**Source extract**
+ + + +
TOKYO (Reuters) - Campaigners for Japan’s nightlife workers say they need realistic guidelines for how to stay safe and remain in business amid the novel coronavirus, which has seen the government zero in on host and hostess bars as centres of contagion.
Bar staff need practical rules on how to interact with customers, said Shinya Iwamuro, a urologist and public health advocate who has been teaching infection control measures in Tokyo’s Shinjuku district and other nightspots.
That means no kissing, no sharing plates and conversation should be at right angles to avoid droplet contamination.
“As much as possible, kiss only with your partner, and avoid deep kissing,” Iwamuro told a news conference, outlining what he described as “kiss etiquette”.
Strategic testing in the nightlife districts of Tokyo has revealed rising daily cases of coronavirus, predominantly among people in their 20s and 30s. The clusters prompted the Tokyo governor to raise the city’s alert to the highest “red” level on July 15.
With cases in Tokyo nearing 300 a day late last week, officials excluded people travelling to and from the capital from a multibillion dollar government campaign aimed at reviving domestic tourism.
The government is also considering toughening its special measures act that allows it to declare a state of emergency. Media reported Chief Cabinet Secretary Yoshihide Suga as saying there may be more spot checks of nightlife businesses.
+ + + +
**Dataset records**

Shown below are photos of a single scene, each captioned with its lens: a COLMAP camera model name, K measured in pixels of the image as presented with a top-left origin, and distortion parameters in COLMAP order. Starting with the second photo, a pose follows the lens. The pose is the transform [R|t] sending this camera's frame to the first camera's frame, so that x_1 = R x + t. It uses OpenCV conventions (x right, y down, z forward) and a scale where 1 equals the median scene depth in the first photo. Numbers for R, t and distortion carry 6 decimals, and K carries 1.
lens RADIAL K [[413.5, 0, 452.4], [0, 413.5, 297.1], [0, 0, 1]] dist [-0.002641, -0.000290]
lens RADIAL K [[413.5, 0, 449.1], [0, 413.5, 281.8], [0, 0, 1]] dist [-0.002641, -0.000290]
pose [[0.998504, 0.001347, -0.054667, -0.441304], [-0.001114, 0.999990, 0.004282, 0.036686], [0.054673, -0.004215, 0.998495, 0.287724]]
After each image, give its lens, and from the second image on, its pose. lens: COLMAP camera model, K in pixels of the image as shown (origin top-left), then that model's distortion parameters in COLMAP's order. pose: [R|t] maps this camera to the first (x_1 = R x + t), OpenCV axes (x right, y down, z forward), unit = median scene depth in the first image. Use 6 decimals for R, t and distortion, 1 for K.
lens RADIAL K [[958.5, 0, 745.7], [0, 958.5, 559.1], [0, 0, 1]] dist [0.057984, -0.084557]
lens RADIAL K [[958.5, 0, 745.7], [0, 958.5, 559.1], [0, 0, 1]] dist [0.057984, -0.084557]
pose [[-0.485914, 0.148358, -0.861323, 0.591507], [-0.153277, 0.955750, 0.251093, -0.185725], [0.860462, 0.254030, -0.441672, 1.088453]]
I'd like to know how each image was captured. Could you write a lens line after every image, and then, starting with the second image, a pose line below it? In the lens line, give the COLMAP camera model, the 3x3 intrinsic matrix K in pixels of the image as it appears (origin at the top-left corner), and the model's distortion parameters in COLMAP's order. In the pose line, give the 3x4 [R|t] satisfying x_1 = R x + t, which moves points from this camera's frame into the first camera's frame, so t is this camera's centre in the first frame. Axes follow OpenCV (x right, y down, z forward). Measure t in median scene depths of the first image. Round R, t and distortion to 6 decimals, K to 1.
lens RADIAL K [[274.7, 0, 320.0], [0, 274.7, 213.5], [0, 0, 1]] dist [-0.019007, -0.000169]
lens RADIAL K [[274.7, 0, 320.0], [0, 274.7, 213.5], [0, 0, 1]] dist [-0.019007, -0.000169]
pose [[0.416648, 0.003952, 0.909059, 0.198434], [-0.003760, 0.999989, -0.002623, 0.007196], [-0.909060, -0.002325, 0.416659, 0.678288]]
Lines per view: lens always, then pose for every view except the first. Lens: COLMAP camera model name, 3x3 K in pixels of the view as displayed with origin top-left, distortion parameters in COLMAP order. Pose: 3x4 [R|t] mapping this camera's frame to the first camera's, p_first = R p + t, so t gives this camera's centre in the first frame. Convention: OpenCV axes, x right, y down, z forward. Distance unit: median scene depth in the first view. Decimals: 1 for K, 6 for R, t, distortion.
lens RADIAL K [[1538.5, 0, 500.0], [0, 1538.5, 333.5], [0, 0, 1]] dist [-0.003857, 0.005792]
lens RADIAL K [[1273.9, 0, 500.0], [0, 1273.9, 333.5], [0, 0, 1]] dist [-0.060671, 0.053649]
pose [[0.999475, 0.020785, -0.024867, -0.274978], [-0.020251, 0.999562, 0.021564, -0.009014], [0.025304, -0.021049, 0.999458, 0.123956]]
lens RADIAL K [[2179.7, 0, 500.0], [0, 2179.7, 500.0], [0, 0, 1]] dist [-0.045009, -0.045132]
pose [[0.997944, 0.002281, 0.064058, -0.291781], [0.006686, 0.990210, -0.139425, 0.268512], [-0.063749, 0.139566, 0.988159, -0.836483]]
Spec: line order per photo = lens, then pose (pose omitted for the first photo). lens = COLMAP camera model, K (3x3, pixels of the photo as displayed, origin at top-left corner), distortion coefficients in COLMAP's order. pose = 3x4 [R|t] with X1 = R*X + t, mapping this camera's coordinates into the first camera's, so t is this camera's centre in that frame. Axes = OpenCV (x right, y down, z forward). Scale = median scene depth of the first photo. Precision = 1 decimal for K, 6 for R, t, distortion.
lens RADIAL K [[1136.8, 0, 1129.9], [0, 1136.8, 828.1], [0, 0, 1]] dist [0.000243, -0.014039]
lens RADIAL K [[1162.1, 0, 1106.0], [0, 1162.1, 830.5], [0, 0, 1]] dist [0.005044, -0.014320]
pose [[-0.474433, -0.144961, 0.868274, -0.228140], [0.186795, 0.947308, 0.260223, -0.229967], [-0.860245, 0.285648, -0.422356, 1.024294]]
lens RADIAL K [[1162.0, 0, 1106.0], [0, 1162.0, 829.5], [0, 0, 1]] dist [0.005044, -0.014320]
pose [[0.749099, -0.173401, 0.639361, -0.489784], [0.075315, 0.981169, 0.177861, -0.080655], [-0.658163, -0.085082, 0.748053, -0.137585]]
+ + + +
**To do**
**a)** According to the Tokyo nightlife report, on what date did the Tokyo governor raise the city's alert to the highest "red" level?
**b)** Extend the Tokyo nightlife report with a few more paragraphs, picking up after its final sentence about spot checks of nightlife businesses.

**Answer section**
**a)** July 15.

**b)**
But concern has grown that nightlife has become a scapegoat for the failure of authorities to track and contain the disease.
Masayuki Saijo, director of virology at the National Institute of Infectious Diseases, said it was not appropriate to discriminate against people based on where or when they work.
“There’s no difference, working at night or working in the day,” Saijo said. “The strategy to reduce human-to-human infection is the same.”
The host and hostess scene provides a kind of safety net for many Japanese seeking work, particularly single mothers, said Kaori Kohga, representative director of the Nightlife Business Association.
More than a million people are estimated to work in the industry, she said.
Her group has drafted its own safety rules for its members, including disinfecting karaoke microphones, as it found government recommendations, such as wearing masks and two-metre social distancing, were impractical, she told reporters.
“Nothing will change if you’re only criticising us as the bad guys,” Kohga said, adding the government hadn’t acknowledged their rules nor offered enough financial help to businesses or workers.